→ Work instruction:
Nothing but the lines from the one containing "pinky pip: (198, 248)" to the end of the records below should be output, each exactly as written.

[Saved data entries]
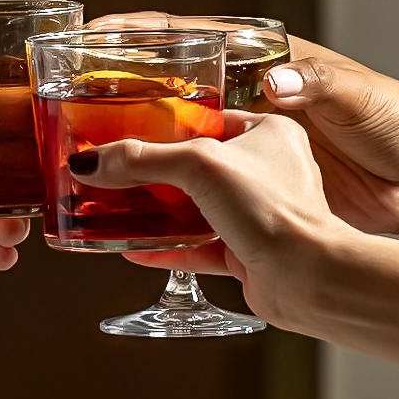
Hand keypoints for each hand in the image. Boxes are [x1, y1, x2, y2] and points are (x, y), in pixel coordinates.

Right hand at [74, 109, 352, 333]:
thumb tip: (91, 162)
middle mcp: (268, 172)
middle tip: (118, 170)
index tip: (132, 128)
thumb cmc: (276, 211)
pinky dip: (167, 248)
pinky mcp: (248, 254)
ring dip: (158, 212)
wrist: (307, 278)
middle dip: (156, 172)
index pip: (210, 120)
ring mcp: (257, 215)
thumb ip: (142, 160)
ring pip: (197, 209)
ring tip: (119, 207)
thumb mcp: (200, 167)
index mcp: (270, 134)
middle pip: (198, 167)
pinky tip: (134, 248)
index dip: (169, 124)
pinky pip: (198, 248)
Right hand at [88, 10, 398, 239]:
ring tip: (82, 186)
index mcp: (260, 71)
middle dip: (112, 115)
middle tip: (65, 119)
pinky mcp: (252, 217)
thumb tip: (271, 84)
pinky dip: (163, 237)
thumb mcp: (355, 98)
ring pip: (169, 173)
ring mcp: (241, 170)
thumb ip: (311, 86)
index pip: (184, 43)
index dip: (132, 39)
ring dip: (129, 182)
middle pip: (161, 111)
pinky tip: (127, 244)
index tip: (84, 36)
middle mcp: (240, 117)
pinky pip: (195, 229)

→ Result:
pinky pip: (198, 248)
Right hand at [88, 10, 398, 239]:
ring tip: (82, 186)
index mcp: (260, 71)
middle dip: (112, 115)
middle tip: (65, 119)
pinky mcp: (252, 217)
thumb tip: (271, 84)
pinky dip: (163, 237)
thumb mcp: (355, 98)
ring pip: (169, 173)
ring mcp: (241, 170)
thumb ip: (311, 86)
index pip: (184, 43)
index dip: (132, 39)
ring dip: (129, 182)
middle pip: (161, 111)
pinky tip: (127, 244)
index tip: (84, 36)
middle mcp: (240, 117)
pinky pip: (195, 229)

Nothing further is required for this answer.